WHAT IS BEING ASKED: Going through the entries below, copy out each line that contains "pytest".

DATA EXTRACTS:
BEGIN

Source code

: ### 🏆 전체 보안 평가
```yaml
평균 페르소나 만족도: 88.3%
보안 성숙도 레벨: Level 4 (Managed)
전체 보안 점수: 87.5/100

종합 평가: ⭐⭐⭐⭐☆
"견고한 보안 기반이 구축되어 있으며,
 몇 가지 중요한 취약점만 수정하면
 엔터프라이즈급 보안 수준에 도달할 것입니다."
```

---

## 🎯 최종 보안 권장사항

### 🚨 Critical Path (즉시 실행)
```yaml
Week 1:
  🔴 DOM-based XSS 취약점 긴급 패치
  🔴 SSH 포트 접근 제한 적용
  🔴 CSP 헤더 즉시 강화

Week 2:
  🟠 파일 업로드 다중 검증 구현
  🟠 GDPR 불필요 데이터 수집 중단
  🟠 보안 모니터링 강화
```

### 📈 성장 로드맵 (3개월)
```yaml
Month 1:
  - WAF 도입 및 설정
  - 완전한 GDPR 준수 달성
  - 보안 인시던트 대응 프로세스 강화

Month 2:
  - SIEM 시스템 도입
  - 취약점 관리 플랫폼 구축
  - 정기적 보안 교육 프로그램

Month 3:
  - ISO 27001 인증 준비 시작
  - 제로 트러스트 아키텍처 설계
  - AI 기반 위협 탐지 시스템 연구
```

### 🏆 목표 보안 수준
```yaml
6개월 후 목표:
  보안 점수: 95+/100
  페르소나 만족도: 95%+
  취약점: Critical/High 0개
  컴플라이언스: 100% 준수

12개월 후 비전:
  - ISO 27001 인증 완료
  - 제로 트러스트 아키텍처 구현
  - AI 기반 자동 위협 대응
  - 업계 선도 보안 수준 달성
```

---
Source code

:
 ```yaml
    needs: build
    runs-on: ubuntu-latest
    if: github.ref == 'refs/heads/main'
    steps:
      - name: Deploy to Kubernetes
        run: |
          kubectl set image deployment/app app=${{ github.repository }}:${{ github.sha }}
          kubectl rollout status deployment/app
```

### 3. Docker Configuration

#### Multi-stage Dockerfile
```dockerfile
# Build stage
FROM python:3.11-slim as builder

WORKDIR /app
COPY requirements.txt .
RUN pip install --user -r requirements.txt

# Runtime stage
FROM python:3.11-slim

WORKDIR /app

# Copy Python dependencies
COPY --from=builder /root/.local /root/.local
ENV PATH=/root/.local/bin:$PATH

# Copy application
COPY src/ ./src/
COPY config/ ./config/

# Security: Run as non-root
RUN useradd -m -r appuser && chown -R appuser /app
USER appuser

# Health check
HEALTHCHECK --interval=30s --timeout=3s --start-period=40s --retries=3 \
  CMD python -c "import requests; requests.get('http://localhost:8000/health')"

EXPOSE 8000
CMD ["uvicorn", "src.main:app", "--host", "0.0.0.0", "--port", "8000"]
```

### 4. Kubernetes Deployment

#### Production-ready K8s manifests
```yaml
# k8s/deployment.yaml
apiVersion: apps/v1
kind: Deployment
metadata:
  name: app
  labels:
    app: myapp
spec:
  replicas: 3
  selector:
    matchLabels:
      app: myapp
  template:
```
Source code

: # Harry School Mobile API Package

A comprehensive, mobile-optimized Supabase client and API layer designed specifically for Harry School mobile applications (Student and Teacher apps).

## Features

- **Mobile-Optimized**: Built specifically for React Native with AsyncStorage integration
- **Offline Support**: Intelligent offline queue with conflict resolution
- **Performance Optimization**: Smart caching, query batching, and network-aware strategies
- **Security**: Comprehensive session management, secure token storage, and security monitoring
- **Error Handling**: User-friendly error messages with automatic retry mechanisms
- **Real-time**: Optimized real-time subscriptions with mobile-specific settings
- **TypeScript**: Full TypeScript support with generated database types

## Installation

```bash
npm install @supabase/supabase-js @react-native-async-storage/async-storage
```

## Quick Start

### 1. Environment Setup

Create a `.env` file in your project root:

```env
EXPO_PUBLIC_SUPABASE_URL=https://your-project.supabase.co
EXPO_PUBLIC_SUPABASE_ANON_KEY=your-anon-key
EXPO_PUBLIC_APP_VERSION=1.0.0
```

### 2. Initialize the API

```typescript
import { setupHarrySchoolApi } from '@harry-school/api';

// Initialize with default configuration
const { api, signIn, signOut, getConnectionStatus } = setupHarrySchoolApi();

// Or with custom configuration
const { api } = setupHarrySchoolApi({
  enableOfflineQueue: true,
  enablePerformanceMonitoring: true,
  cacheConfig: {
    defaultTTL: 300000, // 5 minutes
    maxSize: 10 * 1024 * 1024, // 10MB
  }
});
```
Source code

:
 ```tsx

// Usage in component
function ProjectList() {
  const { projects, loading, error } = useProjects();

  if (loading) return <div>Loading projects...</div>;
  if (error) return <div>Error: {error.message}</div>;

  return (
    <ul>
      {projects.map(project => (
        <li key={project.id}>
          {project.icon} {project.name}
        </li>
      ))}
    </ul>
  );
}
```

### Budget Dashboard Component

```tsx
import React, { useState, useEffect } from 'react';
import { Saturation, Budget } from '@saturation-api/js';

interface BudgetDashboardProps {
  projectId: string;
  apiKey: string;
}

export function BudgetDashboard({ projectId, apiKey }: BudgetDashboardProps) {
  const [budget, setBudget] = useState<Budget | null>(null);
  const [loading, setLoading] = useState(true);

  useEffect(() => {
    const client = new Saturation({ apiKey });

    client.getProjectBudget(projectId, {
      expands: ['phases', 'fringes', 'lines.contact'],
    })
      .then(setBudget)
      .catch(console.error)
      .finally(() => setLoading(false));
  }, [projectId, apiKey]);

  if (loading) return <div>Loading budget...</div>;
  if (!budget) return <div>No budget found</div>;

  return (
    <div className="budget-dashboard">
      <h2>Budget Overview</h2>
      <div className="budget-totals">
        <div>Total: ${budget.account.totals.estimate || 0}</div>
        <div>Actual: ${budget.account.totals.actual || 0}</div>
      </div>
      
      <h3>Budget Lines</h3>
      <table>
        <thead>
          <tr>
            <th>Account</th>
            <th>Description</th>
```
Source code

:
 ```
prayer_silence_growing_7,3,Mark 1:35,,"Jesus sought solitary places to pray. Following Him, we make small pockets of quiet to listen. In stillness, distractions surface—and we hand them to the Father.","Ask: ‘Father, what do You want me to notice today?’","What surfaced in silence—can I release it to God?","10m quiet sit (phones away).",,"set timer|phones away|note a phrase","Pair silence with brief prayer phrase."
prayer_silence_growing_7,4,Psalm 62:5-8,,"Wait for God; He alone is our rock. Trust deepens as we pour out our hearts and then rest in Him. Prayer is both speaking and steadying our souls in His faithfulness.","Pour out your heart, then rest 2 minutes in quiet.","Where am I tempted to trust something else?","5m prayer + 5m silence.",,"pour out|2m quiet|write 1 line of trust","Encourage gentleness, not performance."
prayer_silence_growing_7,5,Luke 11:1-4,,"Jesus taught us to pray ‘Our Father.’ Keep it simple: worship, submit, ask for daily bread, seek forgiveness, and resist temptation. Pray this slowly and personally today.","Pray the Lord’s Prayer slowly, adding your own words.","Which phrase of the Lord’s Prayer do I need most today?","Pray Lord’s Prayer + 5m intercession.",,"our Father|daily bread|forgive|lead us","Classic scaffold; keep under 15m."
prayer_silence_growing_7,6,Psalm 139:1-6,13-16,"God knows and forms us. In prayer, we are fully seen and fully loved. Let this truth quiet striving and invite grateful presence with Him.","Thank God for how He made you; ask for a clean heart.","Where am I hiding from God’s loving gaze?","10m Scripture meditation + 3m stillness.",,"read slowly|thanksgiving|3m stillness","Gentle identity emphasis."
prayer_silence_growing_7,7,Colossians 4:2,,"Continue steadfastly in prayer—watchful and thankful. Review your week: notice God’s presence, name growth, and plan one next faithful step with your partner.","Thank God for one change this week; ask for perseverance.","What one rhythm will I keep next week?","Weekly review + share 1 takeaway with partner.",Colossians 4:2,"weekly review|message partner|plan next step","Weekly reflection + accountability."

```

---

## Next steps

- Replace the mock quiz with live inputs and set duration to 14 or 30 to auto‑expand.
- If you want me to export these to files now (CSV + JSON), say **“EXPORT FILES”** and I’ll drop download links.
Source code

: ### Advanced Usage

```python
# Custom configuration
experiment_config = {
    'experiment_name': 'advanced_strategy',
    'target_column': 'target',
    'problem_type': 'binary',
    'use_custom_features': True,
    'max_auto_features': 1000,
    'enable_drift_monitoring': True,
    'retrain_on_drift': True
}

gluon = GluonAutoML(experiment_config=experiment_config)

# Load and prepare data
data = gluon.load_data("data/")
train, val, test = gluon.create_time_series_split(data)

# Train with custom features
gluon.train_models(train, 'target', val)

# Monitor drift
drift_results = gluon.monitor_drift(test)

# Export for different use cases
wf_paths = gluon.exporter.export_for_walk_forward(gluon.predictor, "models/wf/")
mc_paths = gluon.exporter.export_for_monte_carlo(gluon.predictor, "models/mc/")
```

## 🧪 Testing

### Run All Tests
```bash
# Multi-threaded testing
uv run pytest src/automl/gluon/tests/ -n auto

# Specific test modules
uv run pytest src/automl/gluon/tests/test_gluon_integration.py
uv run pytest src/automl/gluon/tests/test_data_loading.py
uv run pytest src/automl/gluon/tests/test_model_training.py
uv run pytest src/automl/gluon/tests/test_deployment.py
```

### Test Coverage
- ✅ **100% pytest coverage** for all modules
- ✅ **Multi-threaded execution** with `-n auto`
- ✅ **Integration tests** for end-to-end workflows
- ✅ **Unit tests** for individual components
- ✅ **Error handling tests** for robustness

END

EXPECTED ANSWER:
uv run pytest src/automl/gluon/tests/ -n auto
uv run pytest src/automl/gluon/tests/test_gluon_integration.py
uv run pytest src/automl/gluon/tests/test_data_loading.py
uv run pytest src/automl/gluon/tests/test_model_training.py
uv run pytest src/automl/gluon/tests/test_deployment.py
- ✅ **100% pytest coverage** for all modules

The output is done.